Maseru – August 2025
The Central Bank and Ministry of Finance say Lesotho is on the path to economic recovery. GDP is expected to grow by 2.7% in 2025. SACU revenues are up. Inflation is slowing. On paper, this looks promising. But on the streets of Ha Thetsane, Roma, and Maputsoe, many Basotho are asking the same question: where is this growth we keep hearing about?

Lesotho’s economy is projected to grow, but slow GDP growth does not always translate into better living standards.
Growth vs Reality
GDP growth reflects how much the country is producing overall, not how income or jobs are distributed. For most people, the real economy is measured by the cost of bread, school fees, or the ability to find work. A textile worker in Maputsoe still earns the same wage while food prices climb. A taxi driver in Maseru still pays more for fuel, even when inflation is said to be ‘under control’.
SACU – Our Golden Crutch
Lesotho’s largest source of income remains SACU receipts. In 2025, these will make up over half of all government revenue. But SACU is not guaranteed. It is like relying on a generous uncle who might not send money next month. The country is too dependent on external transfers, and every dip in SACU earnings causes panic in budget planning.

More than half of Lesotho’s government revenue comes from SACU transfers.
Debt and Deficit – Quiet Killers
Lesotho’s debt-to-GDP ratio is projected at 54.2% in 2025. That means for every hundred maloti the country produces, 54 maloti are owed to lenders. If this were a household, it would be like spending half your income repaying loans, leaving less for food, school, or emergencies. This is not sustainable.

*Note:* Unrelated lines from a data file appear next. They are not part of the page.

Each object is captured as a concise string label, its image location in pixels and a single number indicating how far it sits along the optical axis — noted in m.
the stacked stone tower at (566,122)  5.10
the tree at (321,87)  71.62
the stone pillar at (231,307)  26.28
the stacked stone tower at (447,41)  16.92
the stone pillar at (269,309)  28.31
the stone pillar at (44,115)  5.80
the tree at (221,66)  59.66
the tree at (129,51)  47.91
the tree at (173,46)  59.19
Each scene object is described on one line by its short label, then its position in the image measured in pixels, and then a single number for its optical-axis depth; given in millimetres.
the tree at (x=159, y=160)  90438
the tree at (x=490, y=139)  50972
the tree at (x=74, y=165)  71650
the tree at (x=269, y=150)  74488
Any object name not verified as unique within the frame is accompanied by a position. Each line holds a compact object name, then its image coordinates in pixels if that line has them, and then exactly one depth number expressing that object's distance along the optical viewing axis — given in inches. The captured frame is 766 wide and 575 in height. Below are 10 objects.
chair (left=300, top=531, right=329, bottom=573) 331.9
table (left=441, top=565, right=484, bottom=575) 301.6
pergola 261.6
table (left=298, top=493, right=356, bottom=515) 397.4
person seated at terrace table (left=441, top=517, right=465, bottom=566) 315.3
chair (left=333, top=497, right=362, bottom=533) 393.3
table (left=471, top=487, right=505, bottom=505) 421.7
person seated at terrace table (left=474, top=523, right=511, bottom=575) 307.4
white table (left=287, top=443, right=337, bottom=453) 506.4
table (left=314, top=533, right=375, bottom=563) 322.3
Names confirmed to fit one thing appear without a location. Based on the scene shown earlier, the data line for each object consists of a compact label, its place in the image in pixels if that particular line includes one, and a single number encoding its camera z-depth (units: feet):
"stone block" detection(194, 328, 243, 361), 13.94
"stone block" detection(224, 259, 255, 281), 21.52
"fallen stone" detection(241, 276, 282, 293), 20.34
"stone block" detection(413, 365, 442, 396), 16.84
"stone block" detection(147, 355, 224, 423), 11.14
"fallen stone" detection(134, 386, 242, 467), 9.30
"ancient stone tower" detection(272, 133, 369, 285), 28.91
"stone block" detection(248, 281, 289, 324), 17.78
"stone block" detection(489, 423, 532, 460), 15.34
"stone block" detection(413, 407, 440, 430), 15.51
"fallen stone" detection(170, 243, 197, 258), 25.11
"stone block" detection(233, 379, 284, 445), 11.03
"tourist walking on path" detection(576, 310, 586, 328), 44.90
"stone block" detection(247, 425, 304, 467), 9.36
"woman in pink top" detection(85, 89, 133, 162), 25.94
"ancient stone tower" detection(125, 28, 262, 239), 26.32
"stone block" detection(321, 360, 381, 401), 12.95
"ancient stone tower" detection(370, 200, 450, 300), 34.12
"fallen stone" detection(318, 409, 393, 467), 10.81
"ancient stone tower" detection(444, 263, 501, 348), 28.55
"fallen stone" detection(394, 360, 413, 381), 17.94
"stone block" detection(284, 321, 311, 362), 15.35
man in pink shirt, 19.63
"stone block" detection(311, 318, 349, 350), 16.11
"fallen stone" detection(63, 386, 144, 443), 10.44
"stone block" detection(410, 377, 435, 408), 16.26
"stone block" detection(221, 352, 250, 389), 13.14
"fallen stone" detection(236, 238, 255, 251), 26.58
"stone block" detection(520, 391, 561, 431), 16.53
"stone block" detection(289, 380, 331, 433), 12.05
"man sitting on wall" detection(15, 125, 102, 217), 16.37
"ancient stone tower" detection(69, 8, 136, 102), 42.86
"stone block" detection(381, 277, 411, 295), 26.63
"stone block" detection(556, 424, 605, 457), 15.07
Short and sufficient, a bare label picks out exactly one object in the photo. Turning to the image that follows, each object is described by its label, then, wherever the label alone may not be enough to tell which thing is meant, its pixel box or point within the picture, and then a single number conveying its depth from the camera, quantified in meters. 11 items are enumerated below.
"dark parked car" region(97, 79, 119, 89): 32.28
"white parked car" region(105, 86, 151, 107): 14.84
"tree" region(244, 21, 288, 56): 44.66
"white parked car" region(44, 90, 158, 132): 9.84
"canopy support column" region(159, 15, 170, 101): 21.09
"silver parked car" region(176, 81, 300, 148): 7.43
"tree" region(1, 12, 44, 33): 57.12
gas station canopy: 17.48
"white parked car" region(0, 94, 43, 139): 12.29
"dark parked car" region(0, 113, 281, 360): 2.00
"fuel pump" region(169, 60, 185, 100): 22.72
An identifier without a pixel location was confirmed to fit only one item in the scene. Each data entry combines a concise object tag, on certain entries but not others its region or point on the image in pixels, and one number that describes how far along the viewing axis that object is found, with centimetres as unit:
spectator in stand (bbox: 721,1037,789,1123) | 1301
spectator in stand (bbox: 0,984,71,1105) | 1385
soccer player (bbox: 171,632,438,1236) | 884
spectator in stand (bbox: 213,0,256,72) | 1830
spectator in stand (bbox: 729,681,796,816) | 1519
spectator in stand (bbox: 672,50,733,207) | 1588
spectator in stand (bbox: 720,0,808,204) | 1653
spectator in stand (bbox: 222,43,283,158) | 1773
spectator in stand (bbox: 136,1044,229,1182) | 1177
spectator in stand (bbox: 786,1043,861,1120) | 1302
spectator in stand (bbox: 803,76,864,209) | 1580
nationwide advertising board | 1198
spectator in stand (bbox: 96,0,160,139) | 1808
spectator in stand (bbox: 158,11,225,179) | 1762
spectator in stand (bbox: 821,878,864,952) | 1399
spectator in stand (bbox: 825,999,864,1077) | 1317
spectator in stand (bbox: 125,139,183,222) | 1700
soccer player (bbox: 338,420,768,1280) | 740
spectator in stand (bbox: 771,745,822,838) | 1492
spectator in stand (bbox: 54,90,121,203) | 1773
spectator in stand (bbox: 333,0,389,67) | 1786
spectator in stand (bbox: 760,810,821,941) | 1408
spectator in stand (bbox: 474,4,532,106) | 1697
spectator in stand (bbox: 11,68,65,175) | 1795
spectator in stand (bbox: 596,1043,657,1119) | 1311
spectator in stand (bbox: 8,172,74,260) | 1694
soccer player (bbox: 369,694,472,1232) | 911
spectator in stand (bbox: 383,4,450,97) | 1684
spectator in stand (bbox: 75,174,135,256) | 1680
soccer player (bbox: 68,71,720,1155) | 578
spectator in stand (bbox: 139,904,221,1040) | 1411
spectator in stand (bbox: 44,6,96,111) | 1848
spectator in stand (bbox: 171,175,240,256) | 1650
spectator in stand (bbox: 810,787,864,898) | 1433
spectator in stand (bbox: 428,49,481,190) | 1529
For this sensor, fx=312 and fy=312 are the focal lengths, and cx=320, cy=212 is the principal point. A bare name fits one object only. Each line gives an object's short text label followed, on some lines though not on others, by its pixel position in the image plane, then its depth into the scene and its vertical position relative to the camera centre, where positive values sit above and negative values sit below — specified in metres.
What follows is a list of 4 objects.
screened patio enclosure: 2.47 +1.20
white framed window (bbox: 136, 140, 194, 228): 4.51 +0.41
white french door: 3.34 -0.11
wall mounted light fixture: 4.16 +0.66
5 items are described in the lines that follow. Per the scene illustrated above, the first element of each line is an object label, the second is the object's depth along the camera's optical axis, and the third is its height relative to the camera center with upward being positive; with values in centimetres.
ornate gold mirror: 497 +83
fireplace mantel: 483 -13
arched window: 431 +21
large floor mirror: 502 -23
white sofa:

Public debt has steadily grown and now exceeds 54% of national output.
The Cost of Living Paradox
Even though inflation has slowed, it does not mean things are cheaper. Prices are just rising less rapidly. For the average household, M50 no longer buys what it did last year. Electricity costs, taxi fares, and basic groceries continue to strain pockets. Meanwhile, salaries have remained stagnant.
What Should Be Done
The government must invest SACU windfalls in projects that build long-term value—roads, irrigation, technology in schools, and SME support. Spending should be transparent, audited, and measurable. Policies should empower local business, not just consultants and contractors.
A Broader View: According to the African Development Bank’s 2024 Country Report, Lesotho’s macroeconomic framework remains fragile but stable. The report acknowledges fiscal improvements and stronger regional trade, while cautioning about climate risks, limited job creation, and the urgent need for structural reforms. The AFDB sees opportunity in better public investment management and private sector development.
Conclusion
Lesotho may be growing on paper, but until that growth translates into jobs, public services, and better living conditions, the people will remain unconvinced. Growth must be felt, not just forecasted.